PROBLEM DETAILS:
A faithful copy of all the data is required; pictures should not be included.

▬▬▬

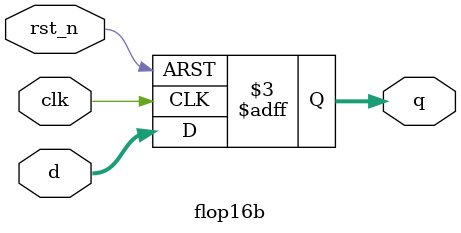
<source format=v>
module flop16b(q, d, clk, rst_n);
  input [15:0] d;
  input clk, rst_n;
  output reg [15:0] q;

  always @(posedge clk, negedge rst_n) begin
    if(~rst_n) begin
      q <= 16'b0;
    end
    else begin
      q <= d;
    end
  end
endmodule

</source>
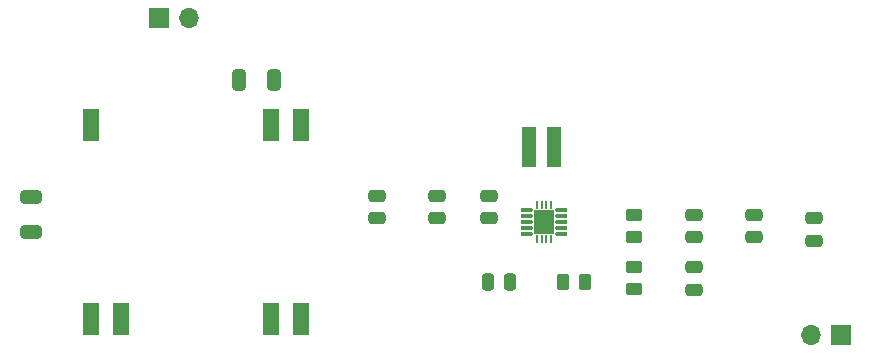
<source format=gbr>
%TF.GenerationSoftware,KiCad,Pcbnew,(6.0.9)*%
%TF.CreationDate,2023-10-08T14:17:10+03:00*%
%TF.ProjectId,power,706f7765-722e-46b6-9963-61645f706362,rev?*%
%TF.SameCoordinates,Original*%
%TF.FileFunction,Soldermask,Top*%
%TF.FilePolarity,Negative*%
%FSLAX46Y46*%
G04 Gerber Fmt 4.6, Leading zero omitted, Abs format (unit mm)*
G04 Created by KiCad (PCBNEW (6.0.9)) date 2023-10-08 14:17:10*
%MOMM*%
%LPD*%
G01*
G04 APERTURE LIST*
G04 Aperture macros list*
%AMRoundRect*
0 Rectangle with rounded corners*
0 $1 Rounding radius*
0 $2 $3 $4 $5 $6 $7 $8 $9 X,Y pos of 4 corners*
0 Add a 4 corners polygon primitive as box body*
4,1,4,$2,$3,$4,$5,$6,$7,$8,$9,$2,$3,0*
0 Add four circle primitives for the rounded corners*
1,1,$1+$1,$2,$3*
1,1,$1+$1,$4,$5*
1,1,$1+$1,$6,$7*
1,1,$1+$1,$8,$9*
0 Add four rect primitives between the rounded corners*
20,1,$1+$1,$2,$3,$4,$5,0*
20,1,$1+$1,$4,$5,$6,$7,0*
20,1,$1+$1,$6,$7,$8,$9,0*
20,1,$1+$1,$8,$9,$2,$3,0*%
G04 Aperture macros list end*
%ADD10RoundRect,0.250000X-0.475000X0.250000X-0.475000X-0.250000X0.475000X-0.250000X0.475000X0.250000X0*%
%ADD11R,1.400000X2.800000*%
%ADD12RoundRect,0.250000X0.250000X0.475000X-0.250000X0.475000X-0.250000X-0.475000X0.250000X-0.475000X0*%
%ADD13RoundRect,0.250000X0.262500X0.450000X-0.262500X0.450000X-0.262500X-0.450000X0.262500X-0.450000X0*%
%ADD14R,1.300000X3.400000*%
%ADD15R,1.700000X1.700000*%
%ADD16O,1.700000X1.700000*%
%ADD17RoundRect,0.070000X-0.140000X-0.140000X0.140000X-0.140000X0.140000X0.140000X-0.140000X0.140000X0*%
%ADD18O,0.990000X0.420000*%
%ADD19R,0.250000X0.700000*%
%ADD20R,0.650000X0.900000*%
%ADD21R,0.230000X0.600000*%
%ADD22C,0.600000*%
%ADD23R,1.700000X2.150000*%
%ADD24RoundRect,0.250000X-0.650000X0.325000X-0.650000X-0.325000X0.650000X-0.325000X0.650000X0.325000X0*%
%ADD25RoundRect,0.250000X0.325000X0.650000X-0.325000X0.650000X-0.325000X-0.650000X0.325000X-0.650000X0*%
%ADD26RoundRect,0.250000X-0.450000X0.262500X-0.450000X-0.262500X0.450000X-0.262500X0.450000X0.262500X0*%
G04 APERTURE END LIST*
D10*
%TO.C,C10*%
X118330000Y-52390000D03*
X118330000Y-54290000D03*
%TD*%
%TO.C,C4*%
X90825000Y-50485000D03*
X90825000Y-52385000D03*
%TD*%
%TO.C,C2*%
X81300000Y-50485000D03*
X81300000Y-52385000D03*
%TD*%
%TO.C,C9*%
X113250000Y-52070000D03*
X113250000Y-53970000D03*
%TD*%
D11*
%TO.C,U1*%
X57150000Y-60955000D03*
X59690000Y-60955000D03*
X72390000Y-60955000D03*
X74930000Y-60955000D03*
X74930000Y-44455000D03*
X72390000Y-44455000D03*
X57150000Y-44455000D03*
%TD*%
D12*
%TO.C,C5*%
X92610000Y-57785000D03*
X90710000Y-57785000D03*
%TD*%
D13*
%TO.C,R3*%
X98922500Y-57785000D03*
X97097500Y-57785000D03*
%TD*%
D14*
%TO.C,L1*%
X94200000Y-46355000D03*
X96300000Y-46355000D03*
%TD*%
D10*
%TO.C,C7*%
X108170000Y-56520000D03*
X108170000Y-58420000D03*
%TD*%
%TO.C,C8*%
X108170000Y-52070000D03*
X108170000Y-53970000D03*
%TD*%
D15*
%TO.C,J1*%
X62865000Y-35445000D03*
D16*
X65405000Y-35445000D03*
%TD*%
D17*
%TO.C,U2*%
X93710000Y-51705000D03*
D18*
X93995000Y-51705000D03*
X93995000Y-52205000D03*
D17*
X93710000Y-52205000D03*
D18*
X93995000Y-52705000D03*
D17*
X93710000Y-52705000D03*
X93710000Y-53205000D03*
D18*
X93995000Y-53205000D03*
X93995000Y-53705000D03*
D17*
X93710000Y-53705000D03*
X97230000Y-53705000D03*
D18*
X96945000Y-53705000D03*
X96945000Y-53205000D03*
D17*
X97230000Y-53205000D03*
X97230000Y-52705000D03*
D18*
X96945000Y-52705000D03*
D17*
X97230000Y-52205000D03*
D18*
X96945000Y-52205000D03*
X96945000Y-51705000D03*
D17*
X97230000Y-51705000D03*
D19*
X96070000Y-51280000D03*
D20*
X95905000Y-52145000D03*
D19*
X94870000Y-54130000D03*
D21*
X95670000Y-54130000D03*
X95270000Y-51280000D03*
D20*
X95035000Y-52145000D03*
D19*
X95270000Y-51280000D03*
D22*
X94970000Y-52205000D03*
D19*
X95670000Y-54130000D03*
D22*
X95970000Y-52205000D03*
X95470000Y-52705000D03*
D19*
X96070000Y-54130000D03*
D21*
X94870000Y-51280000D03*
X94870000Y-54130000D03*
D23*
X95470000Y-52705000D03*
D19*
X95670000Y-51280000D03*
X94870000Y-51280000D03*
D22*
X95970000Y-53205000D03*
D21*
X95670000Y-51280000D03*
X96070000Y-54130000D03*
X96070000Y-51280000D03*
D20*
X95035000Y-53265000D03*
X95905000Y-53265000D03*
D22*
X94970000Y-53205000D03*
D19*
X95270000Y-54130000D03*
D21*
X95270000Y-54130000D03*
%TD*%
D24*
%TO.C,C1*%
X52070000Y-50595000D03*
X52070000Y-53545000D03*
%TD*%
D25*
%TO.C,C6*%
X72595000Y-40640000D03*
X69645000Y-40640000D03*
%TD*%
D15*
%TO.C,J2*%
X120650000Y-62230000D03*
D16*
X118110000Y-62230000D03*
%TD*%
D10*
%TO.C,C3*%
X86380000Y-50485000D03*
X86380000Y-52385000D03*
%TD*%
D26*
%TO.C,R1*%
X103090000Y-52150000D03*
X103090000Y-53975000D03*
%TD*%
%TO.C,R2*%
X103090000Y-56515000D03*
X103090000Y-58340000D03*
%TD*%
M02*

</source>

▬▬▬

WRITTEN ANSWER:
<source format=v>
module flop16b(q, d, clk, rst_n);
  input [15:0] d;
  input clk, rst_n;
  output reg [15:0] q;

  always @(posedge clk, negedge rst_n) begin
    if(~rst_n) begin
      q <= 16'b0;
    end
    else begin
      q <= d;
    end
  end
endmodule

</source>
<source format=gbr>
%TF.GenerationSoftware,KiCad,Pcbnew,(6.0.9)*%
%TF.CreationDate,2023-10-08T14:17:10+03:00*%
%TF.ProjectId,power,706f7765-722e-46b6-9963-61645f706362,rev?*%
%TF.SameCoordinates,Original*%
%TF.FileFunction,Soldermask,Top*%
%TF.FilePolarity,Negative*%
%FSLAX46Y46*%
G04 Gerber Fmt 4.6, Leading zero omitted, Abs format (unit mm)*
G04 Created by KiCad (PCBNEW (6.0.9)) date 2023-10-08 14:17:10*
%MOMM*%
%LPD*%
G01*
G04 APERTURE LIST*
G04 Aperture macros list*
%AMRoundRect*
0 Rectangle with rounded corners*
0 $1 Rounding radius*
0 $2 $3 $4 $5 $6 $7 $8 $9 X,Y pos of 4 corners*
0 Add a 4 corners polygon primitive as box body*
4,1,4,$2,$3,$4,$5,$6,$7,$8,$9,$2,$3,0*
0 Add four circle primitives for the rounded corners*
1,1,$1+$1,$2,$3*
1,1,$1+$1,$4,$5*
1,1,$1+$1,$6,$7*
1,1,$1+$1,$8,$9*
0 Add four rect primitives between the rounded corners*
20,1,$1+$1,$2,$3,$4,$5,0*
20,1,$1+$1,$4,$5,$6,$7,0*
20,1,$1+$1,$6,$7,$8,$9,0*
20,1,$1+$1,$8,$9,$2,$3,0*%
G04 Aperture macros list end*
%ADD10RoundRect,0.250000X-0.475000X0.250000X-0.475000X-0.250000X0.475000X-0.250000X0.475000X0.250000X0*%
%ADD11R,1.400000X2.800000*%
%ADD12RoundRect,0.250000X0.250000X0.475000X-0.250000X0.475000X-0.250000X-0.475000X0.250000X-0.475000X0*%
%ADD13RoundRect,0.250000X0.262500X0.450000X-0.262500X0.450000X-0.262500X-0.450000X0.262500X-0.450000X0*%
%ADD14R,1.300000X3.400000*%
%ADD15R,1.700000X1.700000*%
%ADD16O,1.700000X1.700000*%
%ADD17RoundRect,0.070000X-0.140000X-0.140000X0.140000X-0.140000X0.140000X0.140000X-0.140000X0.140000X0*%
%ADD18O,0.990000X0.420000*%
%ADD19R,0.250000X0.700000*%
%ADD20R,0.650000X0.900000*%
%ADD21R,0.230000X0.600000*%
%ADD22C,0.600000*%
%ADD23R,1.700000X2.150000*%
%ADD24RoundRect,0.250000X-0.650000X0.325000X-0.650000X-0.325000X0.650000X-0.325000X0.650000X0.325000X0*%
%ADD25RoundRect,0.250000X0.325000X0.650000X-0.325000X0.650000X-0.325000X-0.650000X0.325000X-0.650000X0*%
%ADD26RoundRect,0.250000X-0.450000X0.262500X-0.450000X-0.262500X0.450000X-0.262500X0.450000X0.262500X0*%
G04 APERTURE END LIST*
D10*
%TO.C,C10*%
X118330000Y-52390000D03*
X118330000Y-54290000D03*
%TD*%
%TO.C,C4*%
X90825000Y-50485000D03*
X90825000Y-52385000D03*
%TD*%
%TO.C,C2*%
X81300000Y-50485000D03*
X81300000Y-52385000D03*
%TD*%
%TO.C,C9*%
X113250000Y-52070000D03*
X113250000Y-53970000D03*
%TD*%
D11*
%TO.C,U1*%
X57150000Y-60955000D03*
X59690000Y-60955000D03*
X72390000Y-60955000D03*
X74930000Y-60955000D03*
X74930000Y-44455000D03*
X72390000Y-44455000D03*
X57150000Y-44455000D03*
%TD*%
D12*
%TO.C,C5*%
X92610000Y-57785000D03*
X90710000Y-57785000D03*
%TD*%
D13*
%TO.C,R3*%
X98922500Y-57785000D03*
X97097500Y-57785000D03*
%TD*%
D14*
%TO.C,L1*%
X94200000Y-46355000D03*
X96300000Y-46355000D03*
%TD*%
D10*
%TO.C,C7*%
X108170000Y-56520000D03*
X108170000Y-58420000D03*
%TD*%
%TO.C,C8*%
X108170000Y-52070000D03*
X108170000Y-53970000D03*
%TD*%
D15*
%TO.C,J1*%
X62865000Y-35445000D03*
D16*
X65405000Y-35445000D03*
%TD*%
D17*
%TO.C,U2*%
X93710000Y-51705000D03*
D18*
X93995000Y-51705000D03*
X93995000Y-52205000D03*
D17*
X93710000Y-52205000D03*
D18*
X93995000Y-52705000D03*
D17*
X93710000Y-52705000D03*
X93710000Y-53205000D03*
D18*
X93995000Y-53205000D03*
X93995000Y-53705000D03*
D17*
X93710000Y-53705000D03*
X97230000Y-53705000D03*
D18*
X96945000Y-53705000D03*
X96945000Y-53205000D03*
D17*
X97230000Y-53205000D03*
X97230000Y-52705000D03*
D18*
X96945000Y-52705000D03*
D17*
X97230000Y-52205000D03*
D18*
X96945000Y-52205000D03*
X96945000Y-51705000D03*
D17*
X97230000Y-51705000D03*
D19*
X96070000Y-51280000D03*
D20*
X95905000Y-52145000D03*
D19*
X94870000Y-54130000D03*
D21*
X95670000Y-54130000D03*
X95270000Y-51280000D03*
D20*
X95035000Y-52145000D03*
D19*
X95270000Y-51280000D03*
D22*
X94970000Y-52205000D03*
D19*
X95670000Y-54130000D03*
D22*
X95970000Y-52205000D03*
X95470000Y-52705000D03*
D19*
X96070000Y-54130000D03*
D21*
X94870000Y-51280000D03*
X94870000Y-54130000D03*
D23*
X95470000Y-52705000D03*
D19*
X95670000Y-51280000D03*
X94870000Y-51280000D03*
D22*
X95970000Y-53205000D03*
D21*
X95670000Y-51280000D03*
X96070000Y-54130000D03*
X96070000Y-51280000D03*
D20*
X95035000Y-53265000D03*
X95905000Y-53265000D03*
D22*
X94970000Y-53205000D03*
D19*
X95270000Y-54130000D03*
D21*
X95270000Y-54130000D03*
%TD*%
D24*
%TO.C,C1*%
X52070000Y-50595000D03*
X52070000Y-53545000D03*
%TD*%
D25*
%TO.C,C6*%
X72595000Y-40640000D03*
X69645000Y-40640000D03*
%TD*%
D15*
%TO.C,J2*%
X120650000Y-62230000D03*
D16*
X118110000Y-62230000D03*
%TD*%
D10*
%TO.C,C3*%
X86380000Y-50485000D03*
X86380000Y-52385000D03*
%TD*%
D26*
%TO.C,R1*%
X103090000Y-52150000D03*
X103090000Y-53975000D03*
%TD*%
%TO.C,R2*%
X103090000Y-56515000D03*
X103090000Y-58340000D03*
%TD*%
M02*

</source>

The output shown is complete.